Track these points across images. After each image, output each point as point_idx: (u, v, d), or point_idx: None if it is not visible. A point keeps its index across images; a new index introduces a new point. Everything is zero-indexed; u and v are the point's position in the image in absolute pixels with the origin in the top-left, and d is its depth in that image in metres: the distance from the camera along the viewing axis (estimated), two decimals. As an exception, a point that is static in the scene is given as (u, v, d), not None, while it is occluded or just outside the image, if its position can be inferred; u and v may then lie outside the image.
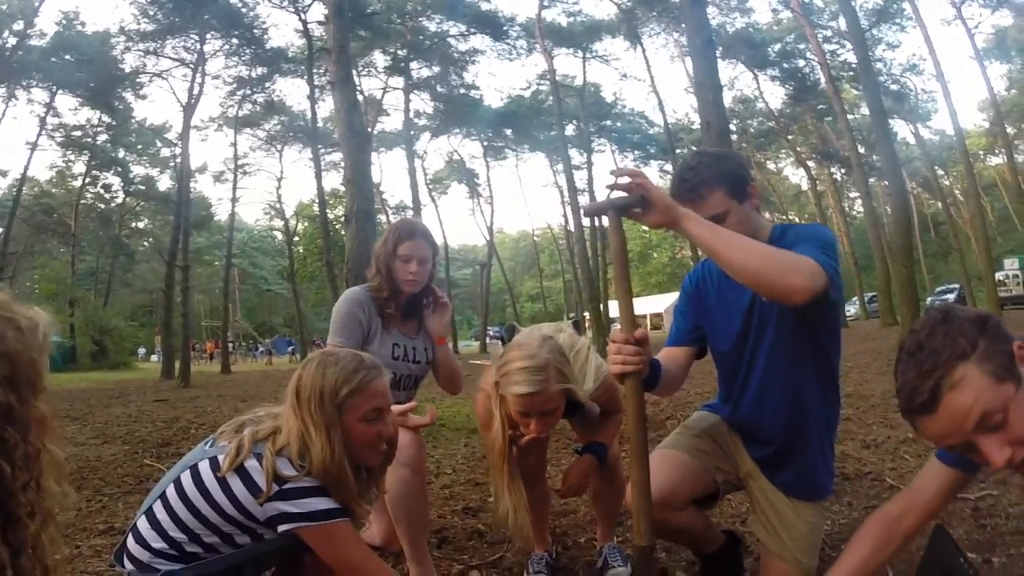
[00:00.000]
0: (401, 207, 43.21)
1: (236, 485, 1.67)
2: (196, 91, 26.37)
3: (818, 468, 2.13)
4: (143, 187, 41.58)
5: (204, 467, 1.73)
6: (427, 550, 2.49)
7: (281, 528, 1.69)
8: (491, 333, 41.19)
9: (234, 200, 34.19)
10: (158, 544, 1.71)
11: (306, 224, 46.24)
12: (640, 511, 1.68)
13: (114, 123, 34.72)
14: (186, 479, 1.73)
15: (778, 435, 2.11)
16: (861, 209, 45.08)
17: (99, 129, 35.61)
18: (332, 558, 1.73)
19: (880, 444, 4.57)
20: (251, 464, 1.68)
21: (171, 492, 1.74)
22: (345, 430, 1.73)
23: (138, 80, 30.40)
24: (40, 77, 28.67)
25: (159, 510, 1.74)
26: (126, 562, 1.75)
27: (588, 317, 30.17)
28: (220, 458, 1.71)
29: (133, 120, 35.76)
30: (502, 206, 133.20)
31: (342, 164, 8.06)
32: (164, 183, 41.08)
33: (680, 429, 2.30)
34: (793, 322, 1.98)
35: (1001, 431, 1.26)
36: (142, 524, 1.76)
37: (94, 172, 39.50)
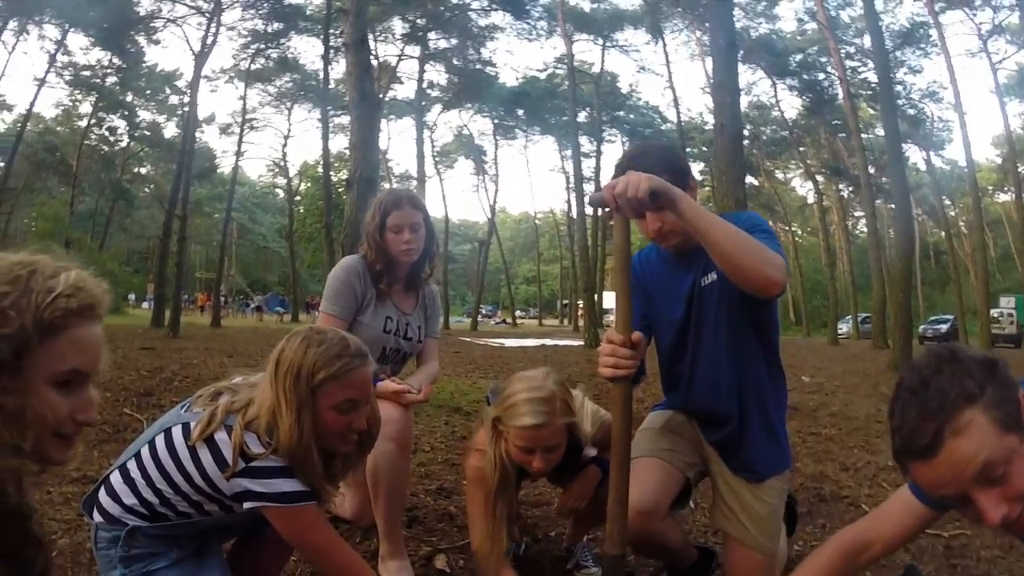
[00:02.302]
0: (406, 176, 43.07)
1: (205, 456, 1.64)
2: (210, 41, 26.05)
3: (771, 447, 2.16)
4: (148, 133, 41.29)
5: (177, 433, 1.69)
6: (400, 527, 2.46)
7: (247, 505, 1.66)
8: (483, 312, 41.18)
9: (239, 154, 34.02)
10: (130, 500, 1.69)
11: (309, 185, 45.99)
12: (615, 518, 1.65)
13: (124, 66, 34.28)
14: (160, 443, 1.70)
15: (729, 417, 2.13)
16: (864, 229, 45.08)
17: (109, 71, 35.17)
18: (295, 540, 1.71)
19: (860, 469, 4.56)
20: (220, 436, 1.64)
21: (145, 453, 1.71)
22: (316, 414, 1.68)
23: (152, 24, 30.02)
24: (53, 13, 28.28)
25: (132, 468, 1.71)
26: (95, 513, 1.74)
27: (582, 306, 30.13)
28: (193, 425, 1.67)
29: (144, 65, 35.32)
30: (507, 186, 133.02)
31: (350, 128, 7.93)
32: (170, 131, 40.90)
33: (640, 434, 2.29)
34: (733, 303, 2.03)
35: (1000, 486, 1.18)
36: (115, 478, 1.74)
37: (100, 114, 39.20)
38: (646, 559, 2.71)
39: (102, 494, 1.74)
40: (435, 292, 2.99)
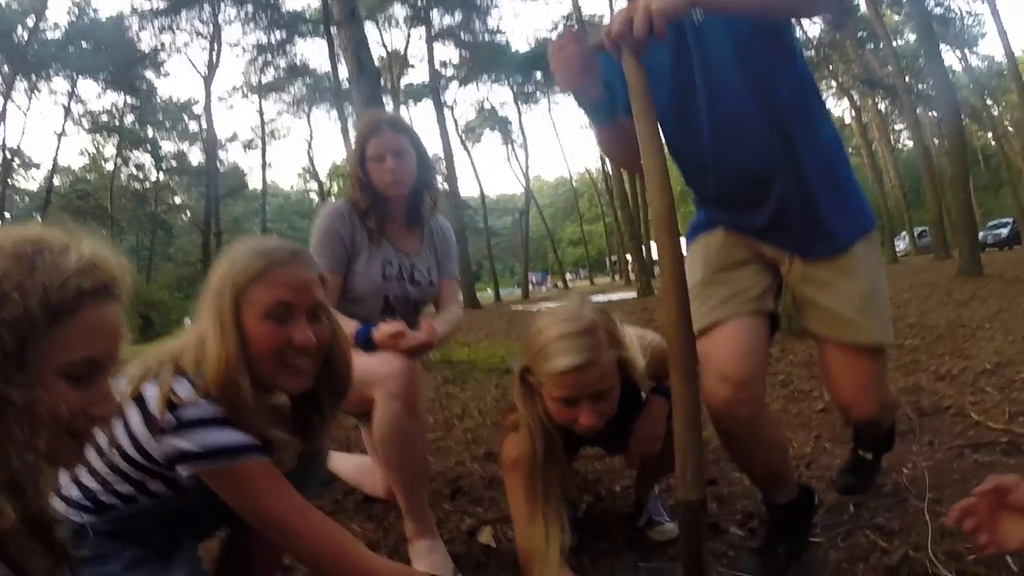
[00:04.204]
0: (434, 159, 42.95)
1: (133, 417, 1.28)
2: (214, 61, 26.19)
3: (839, 200, 1.71)
4: (175, 163, 41.90)
5: None
6: (425, 501, 2.07)
7: (183, 471, 1.29)
8: (533, 280, 41.67)
9: (264, 166, 34.33)
10: (74, 492, 1.38)
11: (341, 183, 46.32)
12: (688, 450, 1.25)
13: (138, 104, 34.87)
14: None
15: (776, 172, 1.66)
16: (907, 142, 43.28)
17: (125, 110, 35.80)
18: (245, 510, 1.31)
19: (956, 376, 4.04)
20: (150, 390, 1.28)
21: None
22: (245, 330, 1.32)
23: (157, 58, 30.41)
24: (58, 67, 28.76)
25: None
26: None
27: (630, 259, 29.72)
28: (124, 383, 1.32)
29: (158, 98, 36.00)
30: (538, 152, 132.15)
31: (354, 102, 7.76)
32: (195, 157, 41.40)
33: (695, 293, 1.74)
34: (745, 29, 1.59)
35: None
36: (64, 481, 1.40)
37: (125, 153, 39.82)
38: (731, 506, 2.31)
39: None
40: (445, 226, 2.54)
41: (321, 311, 1.41)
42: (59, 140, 31.64)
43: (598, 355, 1.54)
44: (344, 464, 2.65)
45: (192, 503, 1.38)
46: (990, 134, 40.59)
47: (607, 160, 38.64)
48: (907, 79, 29.99)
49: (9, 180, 30.46)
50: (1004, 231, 31.87)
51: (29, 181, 38.35)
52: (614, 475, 2.74)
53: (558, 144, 69.18)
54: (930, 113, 35.52)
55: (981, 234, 30.70)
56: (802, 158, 1.66)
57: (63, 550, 0.93)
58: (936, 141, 35.74)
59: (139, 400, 1.28)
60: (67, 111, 31.77)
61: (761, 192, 1.70)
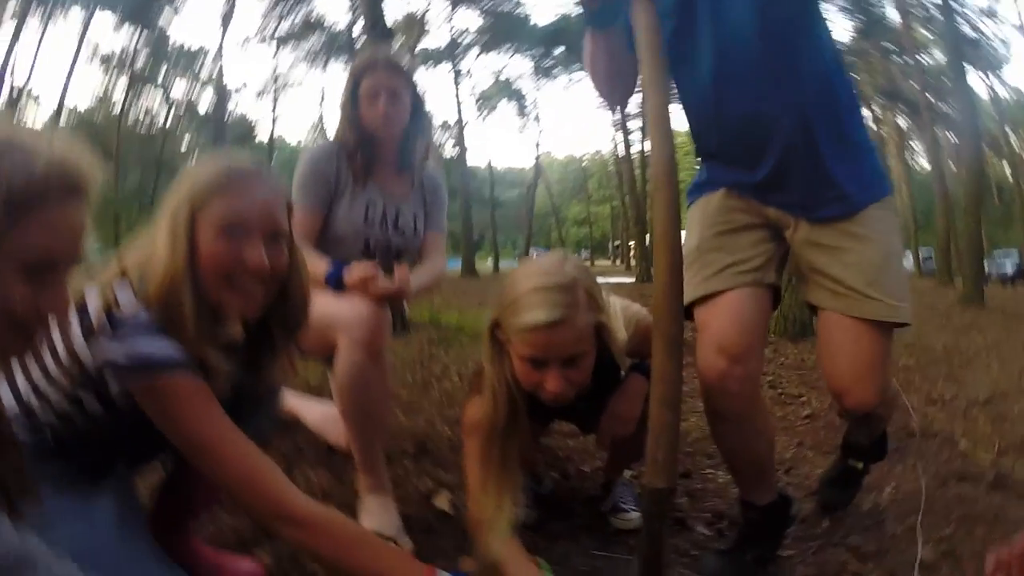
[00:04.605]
0: (446, 126, 42.65)
1: (73, 325, 1.21)
2: (231, 7, 25.95)
3: (851, 161, 1.58)
4: (183, 110, 41.63)
5: None
6: (380, 456, 1.97)
7: (111, 382, 1.21)
8: (534, 254, 42.09)
9: (274, 118, 34.22)
10: (14, 411, 1.29)
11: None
12: (662, 431, 1.14)
13: (151, 44, 34.51)
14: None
15: (777, 117, 1.52)
16: (923, 164, 42.90)
17: (138, 50, 35.42)
18: (165, 426, 1.21)
19: (948, 401, 3.94)
20: (92, 298, 1.20)
21: None
22: (197, 248, 1.25)
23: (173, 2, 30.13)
24: None
25: (16, 369, 1.31)
26: None
27: (633, 245, 29.80)
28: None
29: (171, 43, 35.69)
30: (552, 129, 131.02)
31: None
32: (204, 104, 41.09)
33: (692, 258, 1.66)
34: None
35: None
36: (4, 390, 1.33)
37: (135, 91, 39.46)
38: (701, 504, 2.21)
39: None
40: (438, 178, 2.43)
41: (281, 237, 1.33)
42: (68, 78, 31.00)
43: (573, 314, 1.39)
44: (311, 411, 2.56)
45: (127, 426, 1.30)
46: (1005, 163, 40.21)
47: (616, 141, 38.48)
48: (929, 98, 29.73)
49: (16, 118, 30.13)
50: (1008, 264, 30.84)
51: (35, 122, 38.21)
52: (586, 455, 2.63)
53: (572, 122, 69.14)
54: (948, 135, 35.17)
55: (986, 265, 30.06)
56: (811, 109, 1.52)
57: (8, 435, 0.91)
58: (952, 165, 35.47)
59: (80, 307, 1.21)
60: (79, 47, 31.38)
61: (762, 142, 1.56)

********

EXERCISE OBJECTIVE:
Print the listing above in full, exactly as written. Omit any pictures.

SOLUTION FOR THIS PROBLEM:
Track these points across images. After each image, output each point as point_idx: (u, v, d), or point_idx: None if it is not visible. A point keeps its index across images; a new index introduces a new point. Everything is zero-indexed; u and v are the point's position in the image in absolute pixels with the origin in the top-left, and d is its depth in that image in metres: the distance from the camera along the viewing axis (estimated), two decimals. As an exception, a point that is static in the scene is given as (u, v, d), not None, while it is occluded or just outside the image, if its position can be inferred; u and v may then lie outside the image.
[00:00.000]
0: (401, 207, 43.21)
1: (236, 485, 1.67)
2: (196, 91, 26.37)
3: (818, 468, 2.13)
4: (143, 187, 41.58)
5: (204, 467, 1.73)
6: (427, 550, 2.49)
7: (281, 528, 1.69)
8: (491, 333, 41.19)
9: (234, 200, 34.19)
10: (158, 544, 1.71)
11: (306, 224, 46.24)
12: (640, 511, 1.68)
13: (114, 123, 34.72)
14: (186, 479, 1.73)
15: (778, 435, 2.11)
16: (861, 209, 45.08)
17: (99, 129, 35.61)
18: (332, 558, 1.73)
19: (880, 444, 4.57)
20: (251, 464, 1.68)
21: (171, 492, 1.74)
22: (345, 430, 1.73)
23: (138, 80, 30.40)
24: (40, 77, 28.67)
25: (159, 510, 1.74)
26: (126, 562, 1.75)
27: (588, 317, 30.17)
28: (220, 458, 1.71)
29: (133, 120, 35.76)
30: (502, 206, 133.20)
31: (342, 164, 8.06)
32: (164, 183, 41.08)
33: (680, 429, 2.30)
34: (793, 322, 1.98)
35: (1001, 431, 1.26)
36: (142, 524, 1.76)
37: (94, 172, 39.50)
[00:02.302]
0: (406, 176, 43.07)
1: (205, 456, 1.64)
2: (210, 41, 26.05)
3: (771, 447, 2.16)
4: (148, 133, 41.29)
5: (177, 433, 1.69)
6: (400, 527, 2.46)
7: (247, 505, 1.66)
8: (483, 312, 41.18)
9: (239, 154, 34.02)
10: (130, 500, 1.69)
11: (309, 185, 45.99)
12: (615, 518, 1.65)
13: (124, 66, 34.28)
14: (160, 443, 1.70)
15: (729, 417, 2.13)
16: (864, 229, 45.08)
17: (109, 71, 35.17)
18: (295, 540, 1.71)
19: (860, 469, 4.56)
20: (220, 436, 1.64)
21: (145, 453, 1.71)
22: (316, 414, 1.68)
23: (152, 24, 30.02)
24: (53, 13, 28.28)
25: (132, 468, 1.71)
26: (95, 513, 1.74)
27: (582, 306, 30.13)
28: (193, 425, 1.67)
29: (144, 65, 35.32)
30: (507, 186, 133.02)
31: (350, 128, 7.93)
32: (170, 131, 40.90)
33: (640, 434, 2.29)
34: (733, 303, 2.03)
35: (1000, 486, 1.18)
36: (115, 478, 1.74)
37: (100, 114, 39.20)
38: (646, 559, 2.71)
39: (102, 494, 1.74)
40: (435, 292, 2.99)
[00:04.204]
0: (434, 159, 42.95)
1: (133, 417, 1.28)
2: (214, 61, 26.19)
3: (839, 200, 1.71)
4: (175, 163, 41.90)
5: None
6: (425, 501, 2.07)
7: (183, 471, 1.29)
8: (533, 280, 41.67)
9: (264, 166, 34.33)
10: (74, 492, 1.38)
11: (341, 183, 46.32)
12: (688, 450, 1.25)
13: (138, 104, 34.87)
14: None
15: (776, 172, 1.66)
16: (907, 142, 43.28)
17: (125, 110, 35.80)
18: (245, 510, 1.31)
19: (956, 376, 4.04)
20: (150, 390, 1.28)
21: None
22: (245, 330, 1.32)
23: (157, 58, 30.41)
24: (58, 67, 28.76)
25: None
26: None
27: (630, 259, 29.72)
28: (124, 383, 1.32)
29: (158, 98, 36.00)
30: (538, 152, 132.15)
31: (354, 102, 7.76)
32: (195, 157, 41.40)
33: (695, 293, 1.74)
34: (745, 29, 1.59)
35: None
36: (64, 481, 1.40)
37: (125, 153, 39.82)
38: (731, 506, 2.31)
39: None
40: (445, 226, 2.54)
41: (321, 311, 1.41)
42: (59, 140, 31.64)
43: (598, 355, 1.54)
44: (344, 464, 2.65)
45: (192, 503, 1.38)
46: (990, 134, 40.59)
47: (607, 160, 38.64)
48: (907, 79, 29.99)
49: (9, 180, 30.46)
50: (1004, 231, 31.87)
51: (29, 181, 38.35)
52: (614, 475, 2.74)
53: (558, 144, 69.18)
54: (930, 113, 35.52)
55: (981, 234, 30.70)
56: (802, 158, 1.66)
57: (63, 550, 0.93)
58: (936, 141, 35.74)
59: (139, 400, 1.28)
60: (67, 111, 31.77)
61: (761, 192, 1.70)
[00:04.605]
0: (446, 126, 42.65)
1: (73, 325, 1.21)
2: (231, 7, 25.95)
3: (851, 161, 1.58)
4: (183, 110, 41.63)
5: None
6: (380, 456, 1.97)
7: (111, 382, 1.21)
8: (534, 254, 42.09)
9: (274, 118, 34.22)
10: (14, 411, 1.29)
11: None
12: (662, 431, 1.14)
13: (151, 44, 34.51)
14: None
15: (777, 117, 1.52)
16: (923, 164, 42.90)
17: (138, 50, 35.42)
18: (165, 426, 1.21)
19: (948, 401, 3.94)
20: (92, 298, 1.20)
21: None
22: (197, 248, 1.25)
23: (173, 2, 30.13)
24: None
25: (16, 369, 1.31)
26: None
27: (633, 245, 29.80)
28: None
29: (171, 43, 35.69)
30: (552, 129, 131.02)
31: None
32: (204, 104, 41.09)
33: (692, 258, 1.66)
34: None
35: None
36: (4, 390, 1.33)
37: (135, 91, 39.46)
38: (701, 504, 2.21)
39: None
40: (438, 178, 2.43)
41: (281, 237, 1.33)
42: (68, 78, 31.00)
43: (573, 314, 1.39)
44: (311, 411, 2.56)
45: (127, 426, 1.30)
46: (1005, 163, 40.21)
47: (616, 141, 38.48)
48: (929, 98, 29.73)
49: (16, 118, 30.13)
50: (1008, 264, 30.84)
51: (35, 122, 38.21)
52: (586, 455, 2.63)
53: (572, 122, 69.14)
54: (948, 135, 35.17)
55: (986, 265, 30.06)
56: (811, 109, 1.52)
57: (8, 435, 0.91)
58: (952, 165, 35.47)
59: (80, 307, 1.21)
60: (79, 47, 31.38)
61: (762, 142, 1.56)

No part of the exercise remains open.